- _BRIEF_
In the listing below, a line holding "(xy 58.42 63.5) (xy 58.42 55.88)" and a line holding "(at 78.74 41.91 0)" mark the range. Retype both exactly, with all lines between them.

*** Opening of EXTRACTED INFORMATION ***

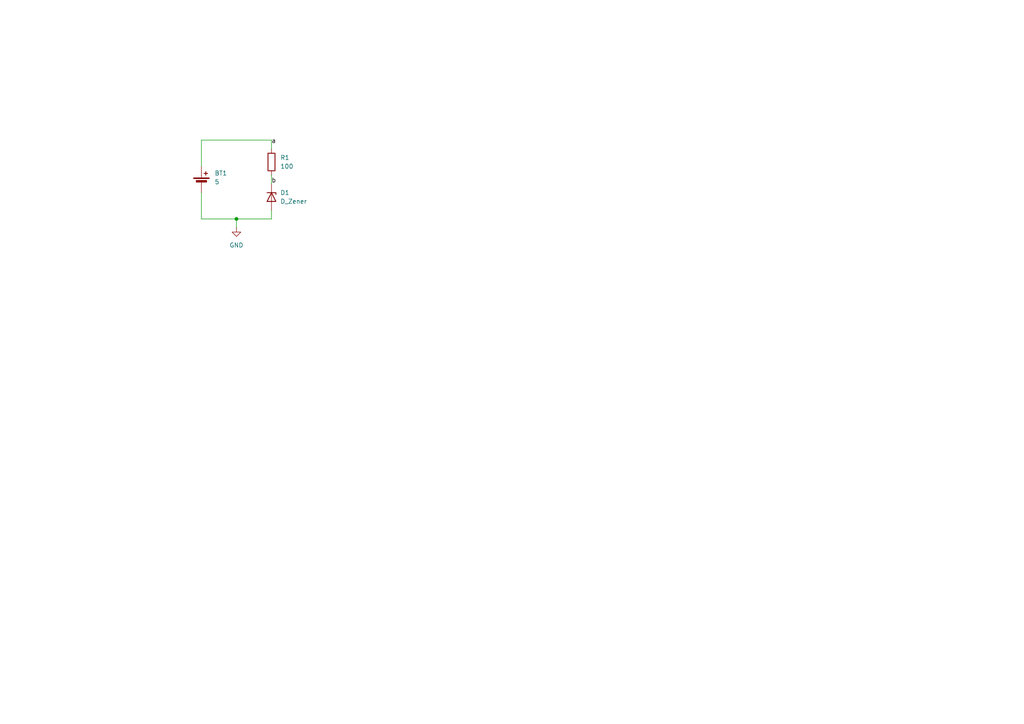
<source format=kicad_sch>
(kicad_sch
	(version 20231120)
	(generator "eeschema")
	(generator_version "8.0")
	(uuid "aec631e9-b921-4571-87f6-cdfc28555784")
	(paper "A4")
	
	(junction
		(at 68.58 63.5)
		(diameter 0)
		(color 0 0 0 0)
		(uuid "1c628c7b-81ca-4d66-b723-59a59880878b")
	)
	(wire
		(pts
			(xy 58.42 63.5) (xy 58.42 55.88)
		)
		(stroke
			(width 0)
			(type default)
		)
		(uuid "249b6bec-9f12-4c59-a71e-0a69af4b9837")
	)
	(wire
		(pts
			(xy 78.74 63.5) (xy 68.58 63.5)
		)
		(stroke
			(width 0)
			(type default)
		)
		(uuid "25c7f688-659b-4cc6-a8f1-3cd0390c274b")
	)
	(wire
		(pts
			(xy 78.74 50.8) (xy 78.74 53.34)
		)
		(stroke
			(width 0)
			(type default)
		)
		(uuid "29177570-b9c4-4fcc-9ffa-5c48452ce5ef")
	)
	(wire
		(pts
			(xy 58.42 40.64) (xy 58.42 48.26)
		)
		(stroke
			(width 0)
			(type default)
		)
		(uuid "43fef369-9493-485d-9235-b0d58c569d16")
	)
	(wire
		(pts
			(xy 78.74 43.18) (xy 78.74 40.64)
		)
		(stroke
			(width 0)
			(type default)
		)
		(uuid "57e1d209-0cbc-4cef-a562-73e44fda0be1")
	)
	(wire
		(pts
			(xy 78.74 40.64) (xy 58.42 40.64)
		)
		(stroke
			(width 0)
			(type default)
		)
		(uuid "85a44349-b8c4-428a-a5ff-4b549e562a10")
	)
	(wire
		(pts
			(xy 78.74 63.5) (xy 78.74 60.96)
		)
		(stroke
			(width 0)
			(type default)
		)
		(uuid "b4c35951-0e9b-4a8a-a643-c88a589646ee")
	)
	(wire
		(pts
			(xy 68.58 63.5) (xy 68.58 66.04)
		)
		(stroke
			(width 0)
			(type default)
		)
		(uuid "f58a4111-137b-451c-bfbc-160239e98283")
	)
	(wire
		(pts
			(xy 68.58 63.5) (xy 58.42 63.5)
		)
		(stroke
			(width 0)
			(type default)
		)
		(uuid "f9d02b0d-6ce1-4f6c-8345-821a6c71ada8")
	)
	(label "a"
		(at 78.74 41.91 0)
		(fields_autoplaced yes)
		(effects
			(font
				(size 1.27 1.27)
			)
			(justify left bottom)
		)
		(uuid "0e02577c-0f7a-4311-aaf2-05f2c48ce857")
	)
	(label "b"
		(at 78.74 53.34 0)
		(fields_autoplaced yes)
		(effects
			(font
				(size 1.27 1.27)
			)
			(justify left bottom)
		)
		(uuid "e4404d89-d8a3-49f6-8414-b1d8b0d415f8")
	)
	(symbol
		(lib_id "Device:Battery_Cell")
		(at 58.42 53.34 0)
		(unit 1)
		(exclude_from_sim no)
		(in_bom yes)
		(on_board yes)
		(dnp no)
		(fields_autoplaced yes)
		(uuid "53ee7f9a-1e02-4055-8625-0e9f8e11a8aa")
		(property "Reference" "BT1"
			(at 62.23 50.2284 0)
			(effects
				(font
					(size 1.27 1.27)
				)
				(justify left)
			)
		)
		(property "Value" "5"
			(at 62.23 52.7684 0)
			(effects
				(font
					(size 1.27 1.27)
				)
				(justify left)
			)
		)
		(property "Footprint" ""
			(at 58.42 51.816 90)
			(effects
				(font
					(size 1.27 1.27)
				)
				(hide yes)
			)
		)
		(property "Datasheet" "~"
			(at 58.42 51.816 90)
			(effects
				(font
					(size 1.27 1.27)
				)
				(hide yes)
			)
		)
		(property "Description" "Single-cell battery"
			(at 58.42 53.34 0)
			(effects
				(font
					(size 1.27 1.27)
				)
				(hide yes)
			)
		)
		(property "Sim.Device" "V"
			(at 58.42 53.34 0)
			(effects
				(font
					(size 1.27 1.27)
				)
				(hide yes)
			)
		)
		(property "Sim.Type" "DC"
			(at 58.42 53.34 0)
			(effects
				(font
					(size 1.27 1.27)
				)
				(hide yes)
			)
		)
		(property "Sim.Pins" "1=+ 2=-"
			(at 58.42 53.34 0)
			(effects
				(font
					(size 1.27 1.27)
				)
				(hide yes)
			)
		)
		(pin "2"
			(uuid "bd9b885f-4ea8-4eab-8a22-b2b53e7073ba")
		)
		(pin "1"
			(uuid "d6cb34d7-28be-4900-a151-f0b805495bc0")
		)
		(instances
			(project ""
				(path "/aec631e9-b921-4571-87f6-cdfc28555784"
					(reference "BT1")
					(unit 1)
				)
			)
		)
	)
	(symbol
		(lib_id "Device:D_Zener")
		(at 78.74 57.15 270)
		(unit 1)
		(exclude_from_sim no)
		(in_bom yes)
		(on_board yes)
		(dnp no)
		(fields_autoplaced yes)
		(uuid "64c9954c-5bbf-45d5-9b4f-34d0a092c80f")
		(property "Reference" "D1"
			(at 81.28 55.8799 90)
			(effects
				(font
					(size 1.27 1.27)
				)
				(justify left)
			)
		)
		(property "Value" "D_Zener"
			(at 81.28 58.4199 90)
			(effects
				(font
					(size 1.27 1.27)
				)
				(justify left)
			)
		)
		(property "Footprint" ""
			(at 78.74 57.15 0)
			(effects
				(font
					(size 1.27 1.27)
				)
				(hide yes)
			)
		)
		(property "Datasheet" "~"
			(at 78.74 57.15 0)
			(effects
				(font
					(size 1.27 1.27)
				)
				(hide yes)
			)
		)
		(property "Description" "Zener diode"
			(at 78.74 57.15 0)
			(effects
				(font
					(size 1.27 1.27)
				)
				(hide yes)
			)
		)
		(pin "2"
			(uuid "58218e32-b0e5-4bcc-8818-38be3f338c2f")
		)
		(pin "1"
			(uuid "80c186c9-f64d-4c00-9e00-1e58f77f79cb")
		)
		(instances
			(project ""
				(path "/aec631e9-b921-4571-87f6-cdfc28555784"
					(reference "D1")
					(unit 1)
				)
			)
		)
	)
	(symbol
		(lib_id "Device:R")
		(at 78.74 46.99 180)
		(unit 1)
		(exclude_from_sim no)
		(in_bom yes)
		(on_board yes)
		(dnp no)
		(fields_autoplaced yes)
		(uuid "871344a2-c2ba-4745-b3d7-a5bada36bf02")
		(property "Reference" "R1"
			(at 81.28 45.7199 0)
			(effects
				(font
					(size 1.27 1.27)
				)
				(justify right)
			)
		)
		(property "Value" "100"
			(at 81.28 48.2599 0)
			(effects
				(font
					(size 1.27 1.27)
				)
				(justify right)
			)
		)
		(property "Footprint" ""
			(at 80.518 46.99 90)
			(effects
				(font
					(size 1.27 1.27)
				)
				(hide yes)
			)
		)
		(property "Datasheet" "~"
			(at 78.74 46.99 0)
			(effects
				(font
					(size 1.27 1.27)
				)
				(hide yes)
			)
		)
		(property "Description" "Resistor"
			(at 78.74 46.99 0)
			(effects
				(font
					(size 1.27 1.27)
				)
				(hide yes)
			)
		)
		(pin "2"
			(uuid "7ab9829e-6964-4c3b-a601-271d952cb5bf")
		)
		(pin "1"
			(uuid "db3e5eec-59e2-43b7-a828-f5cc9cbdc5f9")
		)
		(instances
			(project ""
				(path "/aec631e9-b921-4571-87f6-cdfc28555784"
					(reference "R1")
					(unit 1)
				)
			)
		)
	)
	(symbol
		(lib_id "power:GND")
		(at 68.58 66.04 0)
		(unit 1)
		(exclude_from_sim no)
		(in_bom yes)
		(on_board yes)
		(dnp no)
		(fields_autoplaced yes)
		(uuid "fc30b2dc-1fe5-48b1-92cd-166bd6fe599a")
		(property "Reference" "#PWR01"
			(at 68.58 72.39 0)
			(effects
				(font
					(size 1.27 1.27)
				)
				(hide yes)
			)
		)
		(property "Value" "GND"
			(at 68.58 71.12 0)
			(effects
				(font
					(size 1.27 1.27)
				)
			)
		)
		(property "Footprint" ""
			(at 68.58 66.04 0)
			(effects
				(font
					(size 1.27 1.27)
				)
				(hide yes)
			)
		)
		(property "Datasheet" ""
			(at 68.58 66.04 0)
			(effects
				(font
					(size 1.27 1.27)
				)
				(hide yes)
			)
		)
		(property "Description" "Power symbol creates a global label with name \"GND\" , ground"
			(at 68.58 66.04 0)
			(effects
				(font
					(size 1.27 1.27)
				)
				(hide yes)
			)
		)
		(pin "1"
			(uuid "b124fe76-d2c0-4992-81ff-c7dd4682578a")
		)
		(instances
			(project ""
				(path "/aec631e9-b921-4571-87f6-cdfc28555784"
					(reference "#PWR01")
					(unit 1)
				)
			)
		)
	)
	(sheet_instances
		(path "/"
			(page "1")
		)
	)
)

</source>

*** Close of EXTRACTED INFORMATION ***

- _RESULT OF THE TASK_
			(xy 58.42 63.5) (xy 58.42 55.88)
		)
		(stroke
			(width 0)
			(type default)
		)
		(uuid "249b6bec-9f12-4c59-a71e-0a69af4b9837")
	)
	(wire
		(pts
			(xy 78.74 63.5) (xy 68.58 63.5)
		)
		(stroke
			(width 0)
			(type default)
		)
		(uuid "25c7f688-659b-4cc6-a8f1-3cd0390c274b")
	)
	(wire
		(pts
			(xy 78.74 50.8) (xy 78.74 53.34)
		)
		(stroke
			(width 0)
			(type default)
		)
		(uuid "29177570-b9c4-4fcc-9ffa-5c48452ce5ef")
	)
	(wire
		(pts
			(xy 58.42 40.64) (xy 58.42 48.26)
		)
		(stroke
			(width 0)
			(type default)
		)
		(uuid "43fef369-9493-485d-9235-b0d58c569d16")
	)
	(wire
		(pts
			(xy 78.74 43.18) (xy 78.74 40.64)
		)
		(stroke
			(width 0)
			(type default)
		)
		(uuid "57e1d209-0cbc-4cef-a562-73e44fda0be1")
	)
	(wire
		(pts
			(xy 78.74 40.64) (xy 58.42 40.64)
		)
		(stroke
			(width 0)
			(type default)
		)
		(uuid "85a44349-b8c4-428a-a5ff-4b549e562a10")
	)
	(wire
		(pts
			(xy 78.74 63.5) (xy 78.74 60.96)
		)
		(stroke
			(width 0)
			(type default)
		)
		(uuid "b4c35951-0e9b-4a8a-a643-c88a589646ee")
	)
	(wire
		(pts
			(xy 68.58 63.5) (xy 68.58 66.04)
		)
		(stroke
			(width 0)
			(type default)
		)
		(uuid "f58a4111-137b-451c-bfbc-160239e98283")
	)
	(wire
		(pts
			(xy 68.58 63.5) (xy 58.42 63.5)
		)
		(stroke
			(width 0)
			(type default)
		)
		(uuid "f9d02b0d-6ce1-4f6c-8345-821a6c71ada8")
	)
	(label "a"
		(at 78.74 41.91 0)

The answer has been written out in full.